In the U.S. Navy, a Seaborne Powered Target (SEPTAR) is an unmanned surface vehicle used as the naval counterpart of a target drone. They are remote-controlled, and all but the smallest can be equipped with electromagnetic emitters to appear as a larger ship on sensors.

As of 2013, U.S. Navy SEPTARs include:
- Hammerhead usv-t: A high-speed drone capable of multiple vessel attacks.
- Mobile Ship Target (MST): A ship-sized target some 260 ft long, with a top speed of 15 knots.
- QST-35: A fiberglass boat with a top speed of 30 knots, usable manned or unmanned, or as a mine countermeasure.
- Fast-Attack Craft Target (FACT): A smaller, more agile fiberglass boat with a top speed of 50 knots, intended to challenge gunners.

Entries provided —
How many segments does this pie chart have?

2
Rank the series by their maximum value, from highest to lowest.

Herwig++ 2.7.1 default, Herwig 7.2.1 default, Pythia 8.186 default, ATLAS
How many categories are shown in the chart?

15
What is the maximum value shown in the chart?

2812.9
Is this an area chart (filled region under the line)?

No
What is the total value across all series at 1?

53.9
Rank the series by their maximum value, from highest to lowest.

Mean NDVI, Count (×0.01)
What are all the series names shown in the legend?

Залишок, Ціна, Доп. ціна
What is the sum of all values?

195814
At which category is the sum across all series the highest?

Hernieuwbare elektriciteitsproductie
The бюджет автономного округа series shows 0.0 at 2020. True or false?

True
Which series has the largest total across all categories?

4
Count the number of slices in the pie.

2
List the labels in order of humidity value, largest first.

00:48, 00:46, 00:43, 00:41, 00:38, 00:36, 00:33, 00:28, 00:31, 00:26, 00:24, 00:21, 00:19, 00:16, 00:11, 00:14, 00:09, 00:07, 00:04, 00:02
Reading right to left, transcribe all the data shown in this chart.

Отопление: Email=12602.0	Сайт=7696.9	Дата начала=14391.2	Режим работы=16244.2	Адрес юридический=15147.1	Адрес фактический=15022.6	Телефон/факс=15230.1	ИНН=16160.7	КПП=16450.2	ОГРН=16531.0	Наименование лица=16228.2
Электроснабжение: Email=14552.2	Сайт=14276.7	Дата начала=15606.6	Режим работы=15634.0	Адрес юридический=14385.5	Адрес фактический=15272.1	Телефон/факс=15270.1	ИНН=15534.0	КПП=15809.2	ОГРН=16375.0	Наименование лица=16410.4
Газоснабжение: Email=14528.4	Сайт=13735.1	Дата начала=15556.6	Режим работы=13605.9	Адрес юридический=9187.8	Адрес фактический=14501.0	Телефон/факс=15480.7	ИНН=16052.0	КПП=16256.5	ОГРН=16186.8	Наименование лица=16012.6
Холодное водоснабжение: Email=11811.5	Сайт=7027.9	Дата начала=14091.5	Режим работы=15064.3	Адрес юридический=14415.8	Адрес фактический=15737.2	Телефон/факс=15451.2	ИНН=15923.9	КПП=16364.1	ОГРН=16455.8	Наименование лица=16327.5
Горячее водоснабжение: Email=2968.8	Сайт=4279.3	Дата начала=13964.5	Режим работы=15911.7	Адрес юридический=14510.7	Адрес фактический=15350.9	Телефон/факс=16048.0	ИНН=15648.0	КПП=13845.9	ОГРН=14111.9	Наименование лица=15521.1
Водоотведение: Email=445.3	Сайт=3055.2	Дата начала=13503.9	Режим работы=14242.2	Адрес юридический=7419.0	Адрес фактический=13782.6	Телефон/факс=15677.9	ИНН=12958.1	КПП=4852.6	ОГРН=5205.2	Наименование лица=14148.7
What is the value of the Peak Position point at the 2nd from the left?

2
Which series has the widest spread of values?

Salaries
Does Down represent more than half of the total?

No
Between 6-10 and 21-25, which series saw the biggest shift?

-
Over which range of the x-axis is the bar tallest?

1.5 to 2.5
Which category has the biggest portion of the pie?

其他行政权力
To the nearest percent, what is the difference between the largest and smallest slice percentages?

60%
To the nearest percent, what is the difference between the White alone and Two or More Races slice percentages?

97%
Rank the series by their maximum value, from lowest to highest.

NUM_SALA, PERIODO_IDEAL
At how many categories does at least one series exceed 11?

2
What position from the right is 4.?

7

Task list —
• a. Rewrite everything in the SEPTAR passage from "As of 2013, U.S." down to "to challenge gunners.", replacing "fiberglass" with "composite".
• b. According to the SEPTAR passage, what is the top speed of the Mobile Ship Target?
• c. List every U.S. Navy SEPTAR that the SEPTAR passage names as of 2013.

Exercise responses —
• a.
As of 2013, U.S. Navy SEPTARs include:
- Hammerhead usv-t: A high-speed drone capable of multiple vessel attacks.
- Mobile Ship Target (MST): A ship-sized target some 260 ft long, with a top speed of 15 knots.
- QST-35: A composite boat with a top speed of 30 knots, usable manned or unmanned, or as a mine countermeasure.
- Fast-Attack Craft Target (FACT): A smaller, more agile composite boat with a top speed of 50 knots, intended to challenge gunners.

• b. 15 knots

• c.
- Hammerhead usv-t
- Mobile Ship Target (MST)
- QST-35
- Fast-Attack Craft Target (FACT)